—Se elle quer ir... acudiu Thomazia, e susteve o restante da idéa, receiosa de inspirar desconfiança da sua indifferença; e, tornando logo sobre si, emendou:—Se elle quer ir, é por que não tem saudades de mim... O que eu admiro é que as não tenha de seus paes, que lhe querem tanto...

—Valha-me Deus!—voltou o compadecido velho.—Olha que estás enganada; meu filho quer-te bem; mas foi de cá zangado com o diabo dos Barcellos...

—E eu tenho culpa?!

—Está feito, está feito, menina... aquillo de escreveres ao outro não foi grande coisa... Um homem, que gosta de uma mulher, não leva a bem que os outros andem a dizer que ella tambem gostou d’elles. O rapaz ficou varado, e custou-lhe a engolir o vexame. Fizeste mal, Thomazia; mas... emfim o passado passado. Agora o que se quer é paciencia, e esperar que elle venha á razão. A carta que lhe escreveste ainda agora estará a chegar-lhe á mão. Verás como elle muda de idéas logo que a receber. E o que tu hasde fazer, filha, é arrumar-lhe já com outra. O Silencio sae ámanhã para o Rio Grande do Sul e faz escala pelo Rio. Escreve-lhe hoje que eu vou já fazer o mesmo.

Novas e redobradas maravilhas de espirito! A carta de Thomazia, se não recendia saudades, ia menos mal engenhada com umas melancolias queixosas, mas logo dulcificadas por balsamos de resignação.

Gervasio gostou muito, e segunda vez espremeu os lacrimaes da esposa.

Em quanto não chega este mimo d’alma exemplar de paciencia ao Rio, vejamos as saudades que a primeira carta commove no peito do esposo. Estava elle conjugando o verbo parler, quando lhe entregaram a correspondencia da Europa. Lida a carta do pae, leu a da mulher, e releu a do pae. Entristeceu-se e compadeceu-se. Era a primeira vez que mansamente, e em tom de amorosa, Thomazia se queixava do seu desamor. Seguiram-se uns pruridos de saudade n’alma, e logo o apparecimento ideal da formosura de Thomazia, com uns encantos renovados, como se aquella imagem lhe tivesse esquecido, e renascesse mais bella para lhe captivar a um tempo a alma e a razão até alli desvairadas.

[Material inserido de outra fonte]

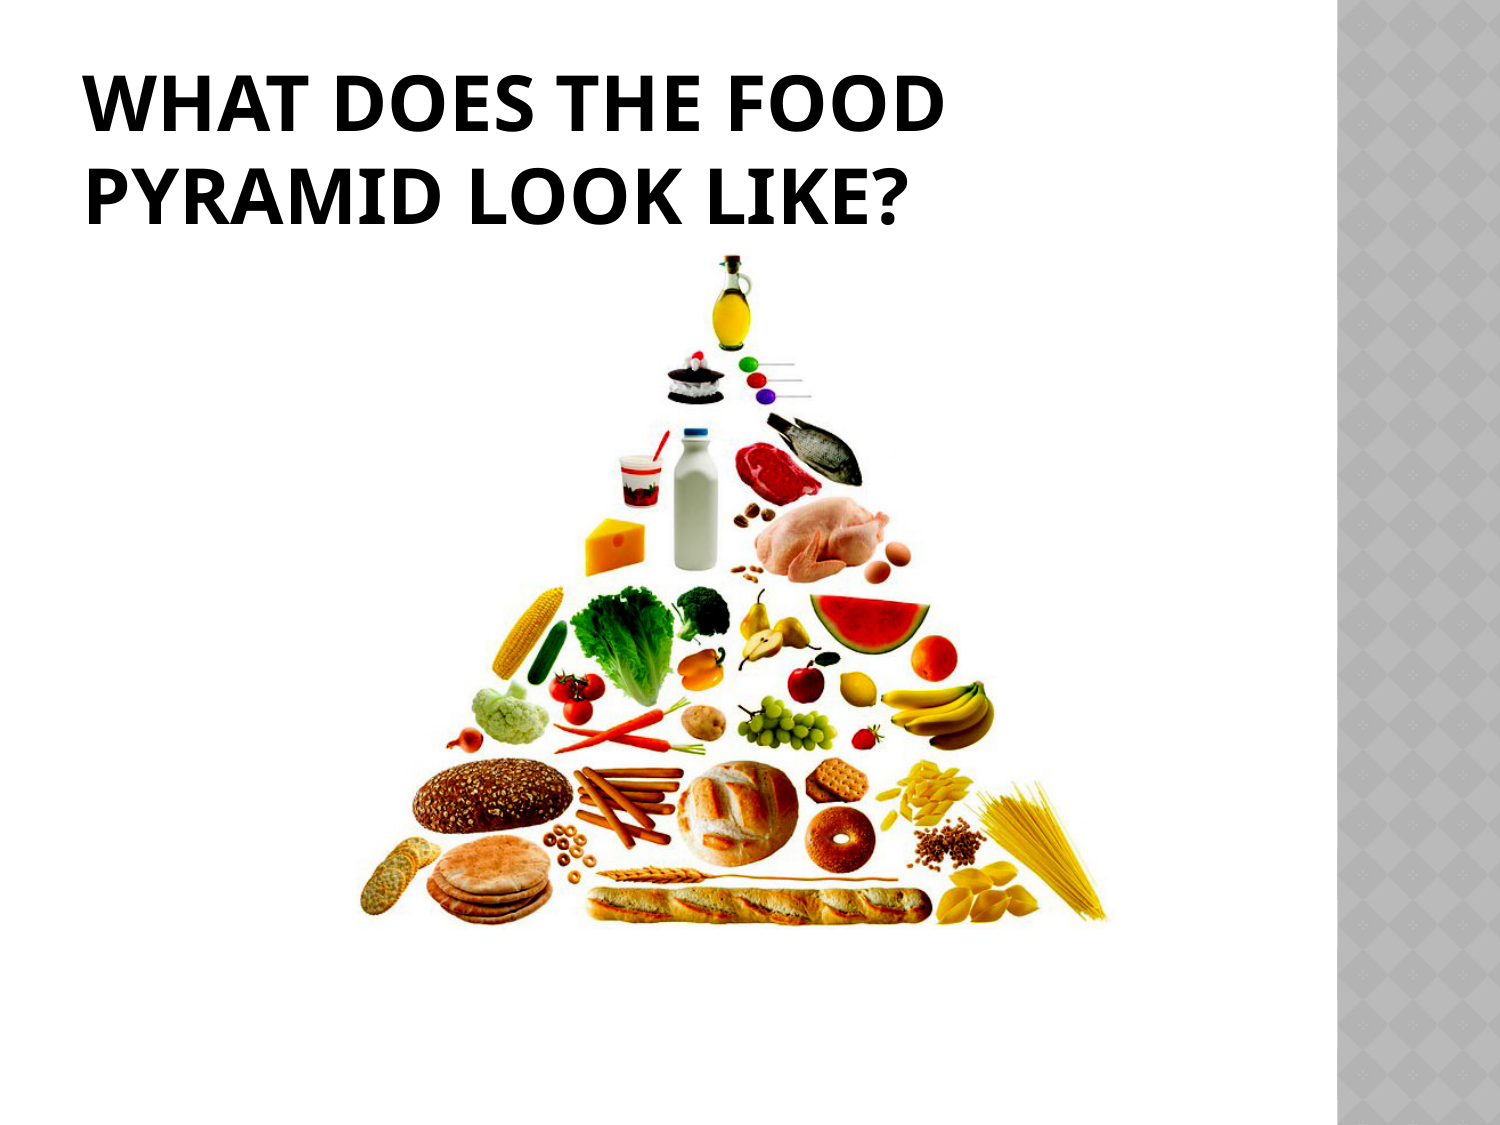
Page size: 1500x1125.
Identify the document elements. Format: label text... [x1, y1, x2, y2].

Por um fio que mudou o designio de ir em cata da experiencia do mundo; mas poderam muito a retel-o no proposito feito os estudos progressivos da lingua franceza, e o anceio de aprender tudo quanto havia, sem ler livros.

Quando recebeu as segundas cartas, quarenta dias depois, tinha já enfardado para seguir no primeiro vapor inglez. Leu as novas, mas brandas queixas da esposa; sentiu-se bem com a crença de ser amado, e projectou desde logo não se demorar mais de trez mezes na sua visita ás capitaes da Europa.

Foge-nos agora o tempo sem paragem de acontecimentos que prestem á essencial narrativa. Decorridos quatro mezes, Innocencio José de Barros estava em Florença, e não estava sósinho. A creatura interessante, que o acompanhava, era no hotel conhecida por madame Barros e el signor de Barros gosava creditos de opulento hespanhol. Madame Barros era franceza, carinhosa, corrigia-lhe com infinita graça os erros de linguagem, e formava-lhe com os labios nos d’elle frases puro parisienses. Innocencio estava um homem acceitavel em qualquer sala e muito conversavel, de fóra parte a compostura pessoal, que toda se devia ao gosto delicado da franceza em materia de trajar. A civilisadora d’aquelle bruto em ruins tempos, tinha sido officiala de alfaiate, e n’outros peores, commensal de estudantes no quartier latin. Mas mr. de Barros não contava isto aos seus conhecidos de Florença. No dizer e crer d’elle, Jacqueline Beaulieu de Rastignac era victima de um seductor que a raptou no chateau de seus paes, fidalgos picardos de primeira raça.